In the infrastructure I added the HQ repository where VBR-HQ stores replica metadata
Now I’m wondering what the best way to migrate existing Replica Jobs from VBR-HQ to VBR-DR:
- I have 12 Replica jobs
- I’d like to test the procedure with a Test VM and it’s replica first and then migrate other jobs one-by-one
- The migration procedure shouldn’t arm replicas still working on VBR-HQ
- Some VMs are very large, so I’d like to try to keep the new replica setup as light as possible, possibly re-using metadata / digest / fingerprints…
My first version would be:
- Disable Replica Job on VBR-HQ
- Create the new ReplicaJob on VBR-DR:
- same parameters as job on VBR-HQ (name, source, destination, schedule, Net/IP mangling...)
- same replica metadata repository (wonder if this could harm VBR-HQ operation?)
- map replica to replicated VM already existing in DR site - ???? Delete replica job on VBR-HQ ??? (wouldn’t that delete metadata, and replica points?)
--- OR ---- better keep the job on VBR-HQ there until the first run was done on VBR-DR? - launch replica job
As you can see, I’m concerned about VBR-DR using the same metadata repository used by VBR-HQ.
Furthermore I’m asking what would happen if a replica job lanched by VBR-DR would act on a VM on wich a backup job was launched by VBR-HQ
Or a more conservative procedure, that will rebuild metadata/digest/fingerprints...
- Delete replica job on VBR-HQ (that should keep the replica VM at DR)
- Create the new ReplicaJob on VBR-DR:
- same parameters as job on VBR-HQ (name, source, destination, schedule, Net/IP mangling...)
- use own new replica metadata repository located at HQ and accessede via one proxy running there - Map replica to replicated VM already existing in DR site
- launch replica job
Which one you’d choose?
thanks
Flavio
[update]
After careful thinking I decided to ‘migrate’ jobs using a conservative option, so:
- Disable Job on VBR-HQ
- Create new job on VBR-DR, with same parametrs as HQ job, except
- use own replica metadata repository located at HQ, served by own proxy
- do not seed: map to existing replicas (auto-map with detect is working fine)
- set scheduling outside VBR-HQ backup window (to reduce the risk of activity done by VBR-HQ and VBR-DR overlapping on same VM) - Start the job @ VBR-DR
- first run will reset CBT, recalculate digests, recalculate fingerprints
- first run will be longer that usual, I think due to CBT reset
- first run will remove all existing replica’s snapshots, keeping the latest one - Delete Replica Job from VBR-HQ
- Remove Replica records from VBR-HQ/Replicas (this won’t delete/touch replica VM)

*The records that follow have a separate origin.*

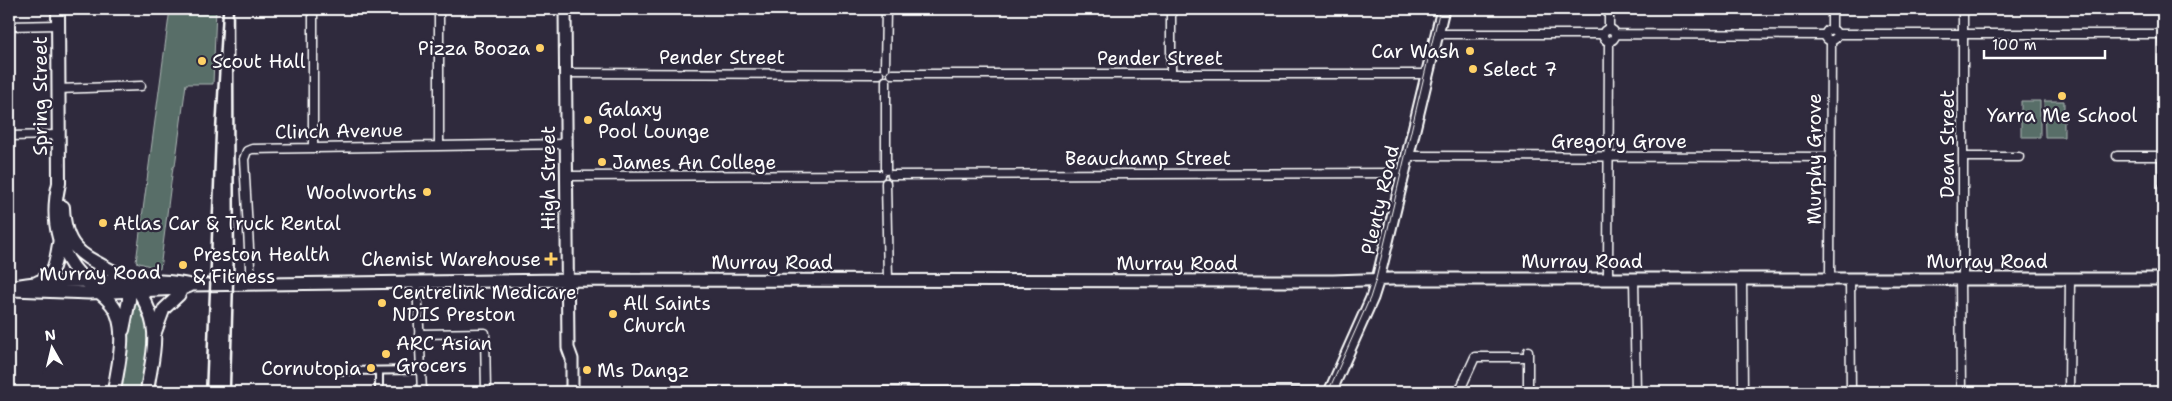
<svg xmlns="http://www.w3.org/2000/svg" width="2172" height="401" viewBox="0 0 2172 401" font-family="'Shantell Sans',sans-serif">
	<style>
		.green { fill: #586e68; stroke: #acb6b4 }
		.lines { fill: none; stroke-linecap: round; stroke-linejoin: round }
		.pedestrian-casing { stroke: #fff; stroke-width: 10 }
		.minor-casing { stroke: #fff; stroke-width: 11 }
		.secondary-casing { stroke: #fff; stroke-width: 15 }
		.primary-casing { stroke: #fff; stroke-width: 16 }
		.pedestrian { stroke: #2f2a3d; stroke-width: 6 }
		.minor { stroke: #2f2a3d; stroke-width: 8 }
		.secondary { stroke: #2f2a3d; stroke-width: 11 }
		.primary { stroke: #2f2a3d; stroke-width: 12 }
		.tram { stroke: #fff; stroke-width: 1 }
		.rail { stroke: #fff; stroke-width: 2.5 }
		.poi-dot { fill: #ffd166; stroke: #2f2a3d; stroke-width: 2 }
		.labels { text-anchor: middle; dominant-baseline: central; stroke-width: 4.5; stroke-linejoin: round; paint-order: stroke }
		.poi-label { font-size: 19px; fill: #fff; stroke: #2f2a3d; text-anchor: start }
		.street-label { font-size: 19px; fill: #fff; stroke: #2f2a3d }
	</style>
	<rect width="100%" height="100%" fill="#2f2a3d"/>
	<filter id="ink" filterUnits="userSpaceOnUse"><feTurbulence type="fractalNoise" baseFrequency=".02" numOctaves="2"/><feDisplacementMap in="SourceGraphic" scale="10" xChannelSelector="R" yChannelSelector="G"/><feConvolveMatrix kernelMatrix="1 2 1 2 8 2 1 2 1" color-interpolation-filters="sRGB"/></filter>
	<g filter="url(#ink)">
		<path class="green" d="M170 9H216L213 84H186L175 166 173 167 160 269 136 262Z
			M2021 101H2040V137H2021Z
			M2044 101H2064V137H2045Z
			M137 300C155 332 147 358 142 392H119L133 302Z"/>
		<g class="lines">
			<defs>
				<path id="pedestrian" d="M341 371 421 370
					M379 371V392"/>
				<path id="minor" d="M439 9V145
					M1832 9V29
					M1963 9V278
					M2163 9V188
					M9 26 58 25
					M1609 29V9
					M1603 35a6 6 0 1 1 12 0a6 6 0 1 1-12 0Z
					M1825.5 35a5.5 5.5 0 1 1 11 0a5.5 5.5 0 1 1-11 0Z
					M1437 34H1603
					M1615 34 1825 35
					M1837 34H2163
					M885 68 886 9
					M565 73 879 74
					M892 74H1427
					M1171 74V9
					M886 81V170
					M58 89 141 86
					M9 136 58 135
					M313 147V9
					M1408 156 1831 157
					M2117 156H2163
					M1964 157H2019
					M892 175 1404 173
					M566 176 880 175
					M886 183 888 280
					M1960 278 1961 392
					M1608 279 1609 41
					M1634 279 1636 392
					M1742 279 1743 392
					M1830 279 1831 40
					M1850 279 1851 392
					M417 282 422 392
					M251 284 244 159 247 151 252 149 565 144
					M419 334 485 333 486 392
					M1528 351V392
					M565 391 1330 392
					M1459 392 1475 357H1528
					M2069 392 2070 278"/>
				<path id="secondary" d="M565 9 568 348 572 359V392
					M37 282C57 275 55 259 59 242
					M9 287C43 279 79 282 114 281 140 281 166 279 191 285L566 280 1333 281 1392 279H2163
					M12 290 89 293 182 289 190 286
					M154 336 164 309 179 295 182 289
					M1330 392 1372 298 1378 279 1443 9"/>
				<path id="primary" d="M58 9 59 183C50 220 58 257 88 283 99 292 114 302 118 316 126 339 117 369 114 392
					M63 207C65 260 94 257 129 281 142 291 153 316 154 332 156 351 149 373 147 392
					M123 330 129 300V281"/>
			</defs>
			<use href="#pedestrian" class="pedestrian-casing"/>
			<use href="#minor" class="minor-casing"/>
			<use href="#secondary" class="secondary-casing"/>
			<use href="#primary" class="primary-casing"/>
			<use href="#pedestrian" class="pedestrian"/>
			<use href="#minor" class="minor"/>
			<use href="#secondary" class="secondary"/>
			<use href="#primary" class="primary"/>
			<path class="tram" d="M1328 392 1370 298 1376 279 1440 9"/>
			<path class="rail" d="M206 392 216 128 223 9
				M230 392 234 253 233 9"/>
		</g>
	</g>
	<g class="poi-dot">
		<circle cx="540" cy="48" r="5"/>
		<circle cx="1470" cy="51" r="5"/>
		<circle cx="202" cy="61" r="5"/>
		<circle cx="1473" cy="69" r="5"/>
		<circle cx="2062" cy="96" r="5"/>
		<circle cx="588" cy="120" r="5"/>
		<circle cx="602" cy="162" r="5"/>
		<circle cx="427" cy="192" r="5"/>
		<circle cx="103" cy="223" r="5"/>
		<path d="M548.5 251.5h5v5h5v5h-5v5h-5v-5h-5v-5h5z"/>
		<circle cx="183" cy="265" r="5"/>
		<circle cx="382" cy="303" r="5"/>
		<circle cx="613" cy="314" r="5"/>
		<circle cx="386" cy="354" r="5"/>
		<circle cx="371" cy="368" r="5"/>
		<circle cx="587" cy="370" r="5"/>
	</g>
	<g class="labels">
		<g class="poi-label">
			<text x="530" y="48" text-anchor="end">Pizza Booza</text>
			<text x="1460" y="51" text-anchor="end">Car Wash</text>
			<text x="212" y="61">Scout Hall</text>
			<text x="1483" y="69">Select 7</text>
			<text x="598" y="109">Galaxy<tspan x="598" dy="22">Pool Lounge</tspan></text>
			<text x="2062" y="115" text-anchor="middle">Yarra Me School</text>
			<text x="612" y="162">James An College</text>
			<text x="417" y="192" text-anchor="end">Woolworths</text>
			<text x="113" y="223">Atlas Car &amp; Truck Rental</text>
			<text x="193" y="254">Preston Health<tspan x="193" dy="22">&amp; Fitness</tspan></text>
			<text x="541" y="259" text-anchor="end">Chemist Warehouse</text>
			<text x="392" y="292">Centrelink Medicare<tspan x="392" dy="22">NDIS Preston</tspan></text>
			<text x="623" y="303">All Saints<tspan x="623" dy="22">Church</tspan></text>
			<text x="396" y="343">ARC Asian<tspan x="396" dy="22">Grocers</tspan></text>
			<text x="361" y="368" text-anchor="end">Cornutopia</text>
			<text x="597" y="370">Ms Dangz</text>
		</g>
		<g class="street-label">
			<text x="722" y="57">Pender Street</text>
			<text x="1160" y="58">Pender Street</text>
			<text transform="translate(40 96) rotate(-90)">Spring Street</text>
			<text transform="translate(339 131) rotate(-1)">Clinch Avenue</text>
			<text x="1619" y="141">Gregory Grove</text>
			<text transform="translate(1947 144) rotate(-90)">Dean Street</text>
			<text x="1148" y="158">Beauchamp Street</text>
			<text transform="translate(1814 159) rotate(-90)">Murphy Grove</text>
			<text transform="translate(548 178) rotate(-90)">High Street</text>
			<text transform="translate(1380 200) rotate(-77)">Plenty Road</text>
			<text x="1582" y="261">Murray Road</text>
			<text x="1987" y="261">Murray Road</text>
			<text x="772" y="262">Murray Road</text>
			<text x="1177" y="263">Murray Road</text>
			<text transform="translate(100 273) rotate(-1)">Murray Road</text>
		</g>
	</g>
	<rect width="2172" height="401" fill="none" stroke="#2f2a3d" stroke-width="30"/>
	<rect x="15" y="15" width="2142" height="371" fill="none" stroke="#fff" stroke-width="2" filter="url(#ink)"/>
	<g transform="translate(52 348) rotate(352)" stroke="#2f2a3d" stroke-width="4" paint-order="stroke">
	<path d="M0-4L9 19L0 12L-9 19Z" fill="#ffffff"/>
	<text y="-8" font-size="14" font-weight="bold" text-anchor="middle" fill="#ffffff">N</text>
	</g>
	<path d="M1984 50v8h121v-8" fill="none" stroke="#ffffff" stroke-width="2.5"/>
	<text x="1992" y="50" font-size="15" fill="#ffffff" stroke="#2f2a3d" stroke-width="4" paint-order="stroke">100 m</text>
</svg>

- /Optional] Redo Replica to test veaam related integrity
- /Optional] Test replica with Failover/UndoFailover
The process is going a replica at a time …
Flavio
PS. Still wondering what would happen if a replica job launched by VBR-DR would act on a VM while a backup job launched by VBR-HQ is working on same VM …..
[update]
Hi
the Replica Job migration process ended positively and now we’re into Failover tests since two weeks.
Both Veeam BR servers are working fine and we didn’t find any issue releated to their concurrent operations.
I don’t know if this solution can be seen as a ‘best practice’ but it has proven to be efficient and effective until now.
I’ll post an update if any issue would arise.
Have a Good 2023!
Thanks for the update. Very cool information!